Needs, wants, and the Apple Watch

 Image: James Martin/CNET

Do you need an Apple Watch? Of course you don't. No one does, really.

But as John Gruber suggests, that may not be the right question. In his mind, the only relevant question is one of desire: "The right question is simply 'Do you want one?'"

While I think this line of reasoning is generally correct, a quick look at tablet sales indicates that it's incomplete. Early iPad sales were driven primarily by desire, not need. Now that market is dwindling.

So the real question for the Apple Watch's long-term prospects, then, is whether the Apple Watch is more like the iPad or the iPhone. Only one of those is a long-term winning bet.

A fine something that nobody needs

Remember how ebullient Apple was at the iPad launch? It was the greatest thing ever. Not merely a portable computer, Steve Jobs sold the iPad as a "magical and revolutionary device."

And guess what? We bought it.

I didn't even like it (much preferring my Amazon Kindle for reading, the only particularly useful reason for me to have a tablet), but bought two. As Gruber says, I didn't need one, but I wanted one.

So did you. Millions of iPads flew off the shelves. Apple touted the burgeoning apps built especially for it, and the ever-growing developer ecosystem around it.

That was then, this is now.

Today, the iPad continues to sell, but it's clearly not magical and, frankly, it's not really revolutionary, either -- it's just an in-between device that isn't small enough to be a phone or big enough to replace a laptop. And sales across the industry show this, as IDC data shows.

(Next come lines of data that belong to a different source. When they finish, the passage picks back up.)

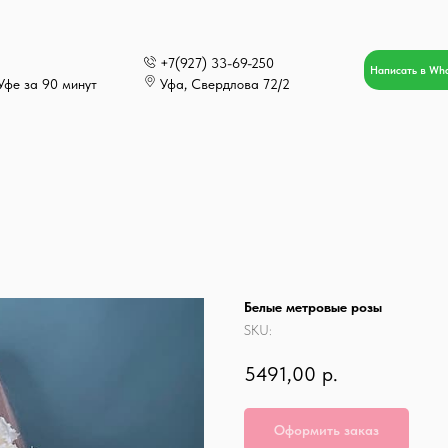
+7(927) 33-69-250
Написать в Wh
Уфе за 90 минут
Уфа, Свердлова 72/2
Белые метровые розы
SKU:
5491,00
р.
Оформить заказ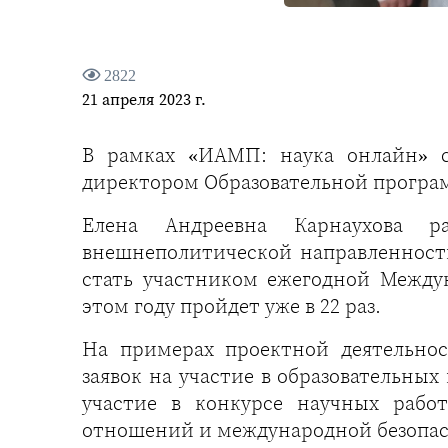
2822
21 апреля 2023 г.
В рамках «ИАМП: наука онлайн» с
директором Образовательной програ
Елена Андреевна Карнаухова ра
внешнеполитической направленности
стать участником ежегодной Между
этом году пройдет уже в 22 раз.
На примерах проектной деятельнос
заявок на участие в образовательны
участие в конкурсе научных рабо
отношений и международной безопас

tablets-q1-2015-shipments-idc.png
tablets-q1-2015-shipments-idc.png

Those aren't the kind of numbers that Apple is used to generating. Apple has been growing market share in smartphones and laptops of late, but a 22.9% decline in iPad shipments? Ouch.

Gruber notes that criticism of the iPad was misguided at launch because people mistakenly asked if there was a need for one: "The right question was 'Why would someone who has a phone and laptop also want an iPad?'"

Answer: They don't, and that's why the iPad's sales are slumping.

Apple CEO Tim Cook says it's because iPad sales have been cannibalized by the MacBook Air (the best computer I've ever owned, and I have a few of these) and the larger iPhone 6 (also exceptional). He's probably right, but implicit in this cannibalization is a very real fact:

Very few people need an iPad. It doesn't really solve any particular problem well that isn't more conveniently tackled by an iPhone or a MacBook.

Which brings us to the Apple Watch.

Neither iFish nor iFowl?

It's possible that the Apple Watch fulfills some need particularly well, and will thrive long term (there's little doubt that it will sell well in the short term, if for no other reason than Apple's marketing prowess ensures big launches). There are some apps -- like Uber -- that feel like they fit perfectly on a wrist. Ditto my Marriott app, a food delivery app, etc. You know, things that rely on location and time-specific notifications that take up little room but are more conveniently accessed at a glance.

Do I really need to check the status of my pizza at a glance on my watch instead of my iPhone? No, of course not. But there's enough of a need to justify my want. Mere desire isn't going to get me to buy an Apple Watch more than once.

Apple has been heavily investing in Siri (using open source Apache Mesos) to improve its cloud services like Siri that feed Apple Watch. That should continue to tip the scale on the need/want scale in favor of purchase.

The point is, there can't simply be want, or you get the disappointing iPad. There must be a certain level of need -- generated by the device filling at least one job particularly well for an individual -- to justify paying for the want.

For me, that need/want scale will tip for the Apple Watch when it has GPS baked in, so that I can use it to accurately track distances while listening to my music. I currently solve this use case with an iPod, Garmin watch, and also have a heart-rate monitor. Once the Apple Watch can take care of all three, I'm sold, and I'm somewhat price insensitive.

For you, it will be some different combination that pushes you over the line. But there is no sustainable market for a non-luxury item that can't also satisfy real needs. Not for the Apple Watch, anyway.

So, again, the question: Is this an iPad-like product or an iPhone-like product? I suspect it's more iPad today, but will become more iPhone. We'll see.